EXTRACT
------------------------------

Your <script> tag is never closed and your javascript instructions are not ended with semicolons. It might be the source of the problem

Answer 2

As well as the missing </script>,

child1.document.write('.$row2["ARTICLE_DESC"].') should be

child1.document.write(' . json_encode($row2["ARTICLE_DESC"]) . ');

The json_encode() function will take care of any quoting for you.

Edit:

<a href='#' onclick=makewindows()> should be <a href='#' onclick='makewindows(); return false;'> - You should have quotes there, and the return false will stop you getting taken to "#" when you click the link.

Also, from memory I'm not sure you can open about:blank and then write to it - I think it sees that as cross-domain scripting. You might be better off creating a minimal "blank.html" file on your server and using that.

------------------------------

DATA RECORDS
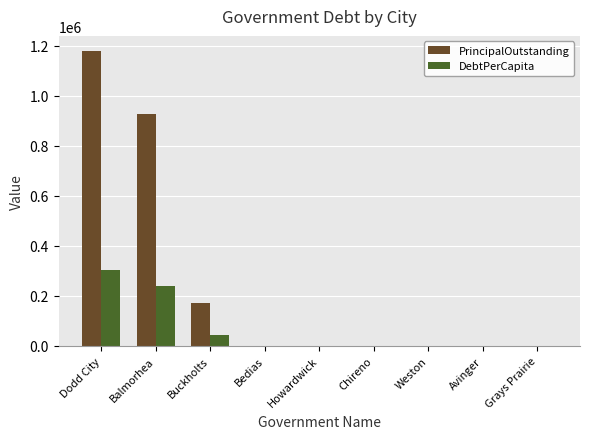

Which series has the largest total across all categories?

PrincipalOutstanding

------------------------------

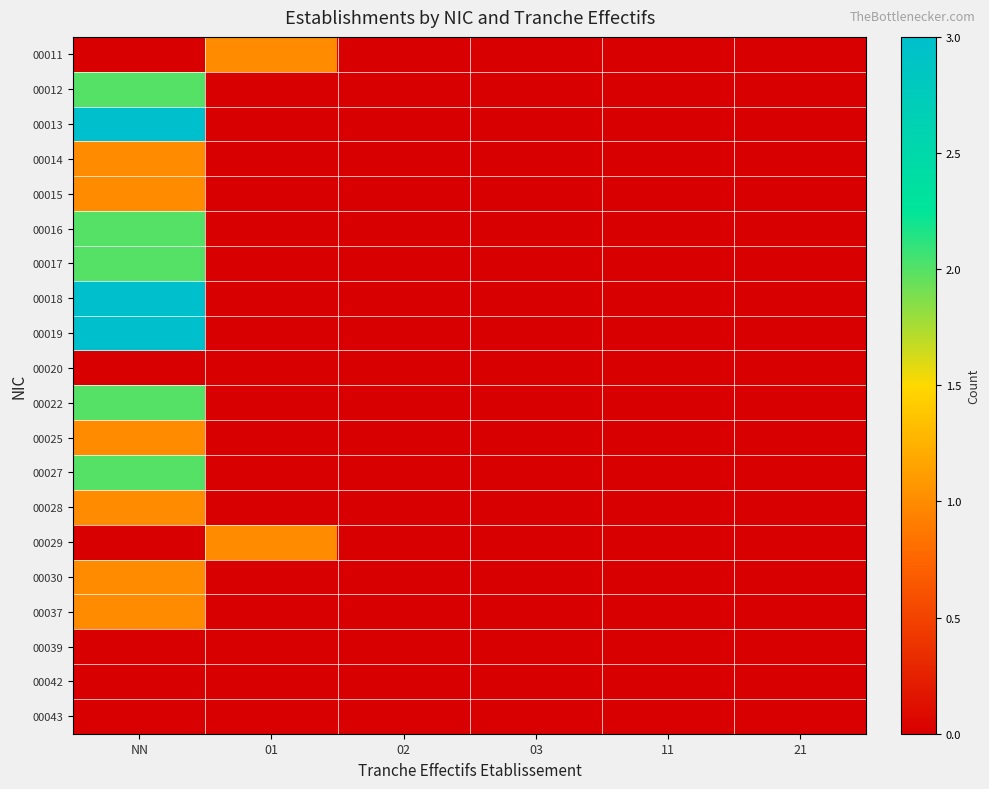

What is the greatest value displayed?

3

------------------------------

EXERCISE 1
In the popup-script thread, why does the suggested link markup end its onclick handler with "return false;"? Answer in one to three sentences.
EXERCISE 2
In the popup-script thread, what does the writer suggest using in place of opening about:blank?
EXERCISE 3
Continue the popup-script thread from the point where it stops.

EXPECTED ANSWER 1
The "return false" stops the browser from taking the user to "#" when the link is clicked.

EXPECTED ANSWER 2
A minimal "blank.html" file on the server.

EXPECTED ANSWER 3
Answer 3

You have to print_r an array, like print_r($row2);

Answer 4

In this line:

$row2 = mysql_fetch_array($htmlset);

You are setting $row2 to be an array representing an entire row of the result from your query. Even if the "row" is just one field, it's still an array. If you want to get just the value of the first field, you can use mysql_result.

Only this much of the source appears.